▶ [REQUIRED ACTION]: Two lines below mark the span: the one containing "23.06.2026." and the one containing "knjiga je nedvojbeno konceptualno". Set down both, plus every line between, exactly as they stand, and nothing else.

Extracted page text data
++++++++
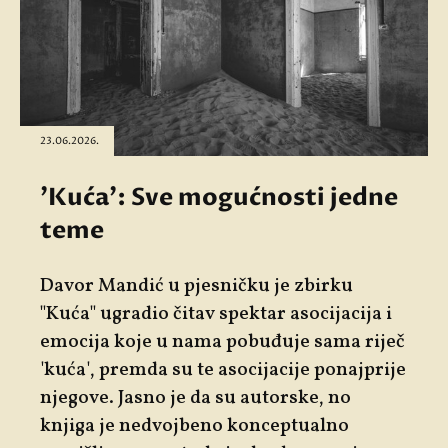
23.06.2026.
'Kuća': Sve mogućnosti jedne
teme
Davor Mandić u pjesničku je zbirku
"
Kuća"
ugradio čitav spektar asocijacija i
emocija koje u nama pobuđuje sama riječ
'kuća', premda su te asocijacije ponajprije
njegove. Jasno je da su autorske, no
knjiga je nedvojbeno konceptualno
++++++++
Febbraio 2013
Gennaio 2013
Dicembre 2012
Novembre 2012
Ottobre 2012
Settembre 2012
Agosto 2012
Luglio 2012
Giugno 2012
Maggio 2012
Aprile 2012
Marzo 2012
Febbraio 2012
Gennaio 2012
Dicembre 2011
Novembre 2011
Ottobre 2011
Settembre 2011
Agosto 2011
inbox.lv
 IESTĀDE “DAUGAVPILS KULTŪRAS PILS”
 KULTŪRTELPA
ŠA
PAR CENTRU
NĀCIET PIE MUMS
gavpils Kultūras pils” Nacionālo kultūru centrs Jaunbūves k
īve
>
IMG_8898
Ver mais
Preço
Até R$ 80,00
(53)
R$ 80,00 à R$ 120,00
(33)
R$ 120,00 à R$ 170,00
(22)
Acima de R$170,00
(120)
++++++++
▶ [TASK ANSWER]:
23.06.2026.
'Kuća': Sve mogućnosti jedne
teme
Davor Mandić u pjesničku je zbirku
"
Kuća"
ugradio čitav spektar asocijacija i
emocija koje u nama pobuđuje sama riječ
'kuća', premda su te asocijacije ponajprije
njegove. Jasno je da su autorske, no
knjiga je nedvojbeno konceptualno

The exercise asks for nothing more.